» Texto do documento

####

É assim que começa a noticia da TVI, uma senhora de 64 anos caiu numa das rampas de acesso ao hospital Nossa Senhora do Rosário, no Barreiro,  e esteve uma hora no chão à espera de assistência,  nas urgências do Hospital recusaram sair a ajudar e disseram a quem tentou pedir ajuda que ligasse para o 112.

 

Não, não estamos em Abril e isto não aconteceu no dia das mentiras, é que se alguém me contasse uma coisa destas eu dizia que era mentira, até porque já todos ouvimos mais que uma vez que por lei todos somos obrigados a prestar assistência se passarmos por um acidente, se não o fizermos podemos ser julgados e condenados... se isso é válido para qualquer cidadão português, não deveria ser muito mais válido para profissionais da saúde?

####

» Material apresentado

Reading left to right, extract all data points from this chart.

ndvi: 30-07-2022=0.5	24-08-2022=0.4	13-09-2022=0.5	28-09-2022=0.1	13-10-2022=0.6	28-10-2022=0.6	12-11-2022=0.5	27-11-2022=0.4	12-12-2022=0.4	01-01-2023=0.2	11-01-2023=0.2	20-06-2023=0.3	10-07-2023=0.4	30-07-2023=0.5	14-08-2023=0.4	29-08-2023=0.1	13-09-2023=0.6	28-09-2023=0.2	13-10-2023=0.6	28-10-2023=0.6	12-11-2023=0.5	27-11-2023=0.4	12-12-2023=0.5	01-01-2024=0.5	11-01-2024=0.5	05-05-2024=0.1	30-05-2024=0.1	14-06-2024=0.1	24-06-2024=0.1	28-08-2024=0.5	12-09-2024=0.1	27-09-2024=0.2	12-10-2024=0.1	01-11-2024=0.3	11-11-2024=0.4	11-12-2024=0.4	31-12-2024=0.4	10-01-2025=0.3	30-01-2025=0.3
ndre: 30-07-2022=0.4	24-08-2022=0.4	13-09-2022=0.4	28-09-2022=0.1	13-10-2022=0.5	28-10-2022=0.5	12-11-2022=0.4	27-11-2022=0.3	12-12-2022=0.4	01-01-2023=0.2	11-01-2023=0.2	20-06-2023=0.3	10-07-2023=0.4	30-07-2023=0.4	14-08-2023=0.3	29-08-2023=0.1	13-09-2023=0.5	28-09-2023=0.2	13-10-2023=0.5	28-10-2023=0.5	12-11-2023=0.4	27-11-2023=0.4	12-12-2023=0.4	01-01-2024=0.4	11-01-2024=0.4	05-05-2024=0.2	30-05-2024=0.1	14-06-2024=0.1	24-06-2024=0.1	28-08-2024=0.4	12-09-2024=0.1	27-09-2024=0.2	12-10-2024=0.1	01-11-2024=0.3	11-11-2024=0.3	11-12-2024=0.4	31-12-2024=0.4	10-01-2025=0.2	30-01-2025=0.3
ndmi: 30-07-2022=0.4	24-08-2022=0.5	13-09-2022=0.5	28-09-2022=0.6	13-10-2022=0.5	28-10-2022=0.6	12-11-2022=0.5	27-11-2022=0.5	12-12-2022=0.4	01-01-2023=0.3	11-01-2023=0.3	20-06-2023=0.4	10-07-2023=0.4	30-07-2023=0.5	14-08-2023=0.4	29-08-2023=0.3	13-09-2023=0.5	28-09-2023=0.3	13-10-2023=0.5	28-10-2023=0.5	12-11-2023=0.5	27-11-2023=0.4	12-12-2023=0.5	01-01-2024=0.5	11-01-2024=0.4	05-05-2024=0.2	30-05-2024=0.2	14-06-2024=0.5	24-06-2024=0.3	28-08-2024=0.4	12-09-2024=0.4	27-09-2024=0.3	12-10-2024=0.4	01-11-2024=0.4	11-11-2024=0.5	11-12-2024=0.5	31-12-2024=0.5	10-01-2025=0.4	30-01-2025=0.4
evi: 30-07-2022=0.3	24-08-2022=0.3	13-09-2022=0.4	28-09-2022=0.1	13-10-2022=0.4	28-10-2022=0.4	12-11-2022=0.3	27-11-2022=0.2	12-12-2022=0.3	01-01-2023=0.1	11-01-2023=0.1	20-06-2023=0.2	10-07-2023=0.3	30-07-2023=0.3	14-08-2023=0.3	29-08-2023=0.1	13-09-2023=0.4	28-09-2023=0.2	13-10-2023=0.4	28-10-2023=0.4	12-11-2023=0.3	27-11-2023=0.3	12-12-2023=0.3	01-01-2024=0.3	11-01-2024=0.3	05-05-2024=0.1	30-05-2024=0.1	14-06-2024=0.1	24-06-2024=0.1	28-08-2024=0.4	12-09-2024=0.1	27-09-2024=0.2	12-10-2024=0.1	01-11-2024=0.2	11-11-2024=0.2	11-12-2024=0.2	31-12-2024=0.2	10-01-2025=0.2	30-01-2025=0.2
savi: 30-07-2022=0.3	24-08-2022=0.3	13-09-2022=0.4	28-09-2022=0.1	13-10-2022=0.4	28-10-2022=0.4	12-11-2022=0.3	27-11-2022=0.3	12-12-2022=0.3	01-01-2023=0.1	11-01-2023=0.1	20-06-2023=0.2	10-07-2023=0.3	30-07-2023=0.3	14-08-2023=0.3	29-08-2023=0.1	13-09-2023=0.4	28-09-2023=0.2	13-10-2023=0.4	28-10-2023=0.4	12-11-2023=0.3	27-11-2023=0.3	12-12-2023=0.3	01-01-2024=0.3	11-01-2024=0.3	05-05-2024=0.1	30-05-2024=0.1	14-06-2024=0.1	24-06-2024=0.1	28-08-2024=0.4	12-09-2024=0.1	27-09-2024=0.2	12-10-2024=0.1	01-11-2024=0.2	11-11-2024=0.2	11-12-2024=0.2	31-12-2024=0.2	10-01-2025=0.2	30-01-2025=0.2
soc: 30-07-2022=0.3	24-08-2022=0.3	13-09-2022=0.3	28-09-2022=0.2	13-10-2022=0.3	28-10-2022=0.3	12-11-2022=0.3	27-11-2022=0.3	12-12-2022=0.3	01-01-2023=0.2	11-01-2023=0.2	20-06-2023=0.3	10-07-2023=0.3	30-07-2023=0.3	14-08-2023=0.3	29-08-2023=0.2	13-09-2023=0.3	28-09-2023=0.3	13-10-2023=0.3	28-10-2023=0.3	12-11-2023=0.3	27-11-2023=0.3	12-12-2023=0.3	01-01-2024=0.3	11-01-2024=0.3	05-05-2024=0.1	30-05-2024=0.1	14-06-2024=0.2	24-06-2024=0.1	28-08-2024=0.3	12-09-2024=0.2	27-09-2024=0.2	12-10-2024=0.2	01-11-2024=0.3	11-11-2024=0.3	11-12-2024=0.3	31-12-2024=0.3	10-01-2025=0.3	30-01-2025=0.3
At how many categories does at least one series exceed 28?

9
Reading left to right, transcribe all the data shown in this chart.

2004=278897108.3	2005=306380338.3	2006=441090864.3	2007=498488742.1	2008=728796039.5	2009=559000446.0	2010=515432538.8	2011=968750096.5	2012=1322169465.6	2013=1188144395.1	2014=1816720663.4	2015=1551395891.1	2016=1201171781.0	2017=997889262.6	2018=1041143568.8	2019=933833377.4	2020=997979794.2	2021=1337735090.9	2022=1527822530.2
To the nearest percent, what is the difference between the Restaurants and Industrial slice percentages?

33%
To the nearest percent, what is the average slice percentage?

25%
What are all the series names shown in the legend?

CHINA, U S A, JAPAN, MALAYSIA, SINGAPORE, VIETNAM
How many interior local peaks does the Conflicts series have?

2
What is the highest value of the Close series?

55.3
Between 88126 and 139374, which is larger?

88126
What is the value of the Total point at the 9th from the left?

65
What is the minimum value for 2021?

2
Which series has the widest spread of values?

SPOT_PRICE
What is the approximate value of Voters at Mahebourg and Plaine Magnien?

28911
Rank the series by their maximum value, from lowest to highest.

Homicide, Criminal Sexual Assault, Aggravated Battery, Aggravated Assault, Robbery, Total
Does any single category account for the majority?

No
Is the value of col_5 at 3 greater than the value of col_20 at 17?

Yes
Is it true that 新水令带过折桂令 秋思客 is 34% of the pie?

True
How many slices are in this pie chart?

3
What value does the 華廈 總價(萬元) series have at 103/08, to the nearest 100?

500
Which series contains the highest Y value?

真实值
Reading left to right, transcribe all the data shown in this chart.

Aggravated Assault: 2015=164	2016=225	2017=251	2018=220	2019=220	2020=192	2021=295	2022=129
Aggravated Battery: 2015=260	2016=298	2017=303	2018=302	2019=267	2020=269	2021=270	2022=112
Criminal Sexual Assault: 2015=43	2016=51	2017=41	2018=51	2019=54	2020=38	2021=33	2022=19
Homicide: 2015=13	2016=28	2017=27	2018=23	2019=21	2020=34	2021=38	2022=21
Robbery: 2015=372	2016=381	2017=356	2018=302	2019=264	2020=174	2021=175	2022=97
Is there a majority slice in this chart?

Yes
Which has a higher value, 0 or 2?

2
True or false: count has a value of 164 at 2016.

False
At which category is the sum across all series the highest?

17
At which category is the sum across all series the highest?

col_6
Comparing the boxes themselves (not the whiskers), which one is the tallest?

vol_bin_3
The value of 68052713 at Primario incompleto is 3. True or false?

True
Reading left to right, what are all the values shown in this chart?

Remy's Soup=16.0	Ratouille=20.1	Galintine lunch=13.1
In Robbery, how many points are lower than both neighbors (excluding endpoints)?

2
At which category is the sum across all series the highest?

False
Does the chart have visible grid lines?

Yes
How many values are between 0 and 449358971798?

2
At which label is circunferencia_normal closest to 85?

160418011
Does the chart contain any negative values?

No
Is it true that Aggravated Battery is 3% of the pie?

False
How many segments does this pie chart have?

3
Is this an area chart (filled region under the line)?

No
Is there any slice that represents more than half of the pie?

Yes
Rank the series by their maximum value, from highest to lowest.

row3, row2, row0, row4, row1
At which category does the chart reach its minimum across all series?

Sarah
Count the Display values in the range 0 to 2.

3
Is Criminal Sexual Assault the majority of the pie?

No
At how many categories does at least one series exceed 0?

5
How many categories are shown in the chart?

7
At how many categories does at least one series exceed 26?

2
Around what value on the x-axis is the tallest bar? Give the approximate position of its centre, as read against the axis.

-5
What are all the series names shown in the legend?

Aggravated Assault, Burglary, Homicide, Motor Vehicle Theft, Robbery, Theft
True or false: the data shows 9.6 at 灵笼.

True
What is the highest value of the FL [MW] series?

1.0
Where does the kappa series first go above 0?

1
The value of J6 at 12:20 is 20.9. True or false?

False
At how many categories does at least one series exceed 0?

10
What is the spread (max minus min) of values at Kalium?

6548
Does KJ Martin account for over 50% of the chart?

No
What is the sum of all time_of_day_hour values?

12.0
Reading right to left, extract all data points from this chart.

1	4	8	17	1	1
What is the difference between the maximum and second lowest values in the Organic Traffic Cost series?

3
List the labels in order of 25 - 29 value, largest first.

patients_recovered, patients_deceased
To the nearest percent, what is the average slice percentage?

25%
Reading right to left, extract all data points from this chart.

####

» Complete o seguinte
A: Devolva o trecho do texto sobre o caso no hospital do Barreiro que começa em "É assim que" e segue até "para o 112.".
B: Segundo o texto sobre o caso no hospital do Barreiro, quanto tempo a senhora esteve no chão à espera de assistência?
C: Prolongue o texto sobre o caso no hospital do Barreiro a partir do ponto em que termina.

» Resultados das tarefas
A:
É assim que começa a noticia da TVI, uma senhora de 64 anos caiu numa das rampas de acesso ao hospital Nossa Senhora do Rosário, no Barreiro,  e esteve uma hora no chão à espera de assistência,  nas urgências do Hospital recusaram sair a ajudar e disseram a quem tentou pedir ajuda que ligasse para o 112.

B: Esteve uma hora no chão.

C:
Normas ou não normas, regras ou não regras, e de certeza que há uma norma ou uma regra que explica isto, como é que um médico ou um enfermeiro consegue justificar que foi informado da existência de alguém a necessitar de socorro ali mesmo ao lado e se negou a prestar auxilio?

 

O certo é que segundo a noticia, a assistência demorou quase uma hora e quando finalmente chegou, os bombeiros tiveram que entrar directamente para a reanimação devido ao estado grave em que já se encontrava a senhora.

 

Note-se no fim a senhora foi assistida nas mesmas urgências e pelas mesmas pessoas que antes se tinham negado a ir à porta ajudar, só que foram levadas pelos bombeiros até às urgências do hospital... Se por acaso a senhora tivesse falecido entretanto, de quem seria a responsabilidade? De ninguém? 

 

Mais que mostrar a situação em que se encontra o nosso sistema de saúde, isto fala da falta de consciência, de ética e de moral de alguns dos  profissionais de saúde que trabalham nos nossos hospitais e da falta da humanidade à que chegamos...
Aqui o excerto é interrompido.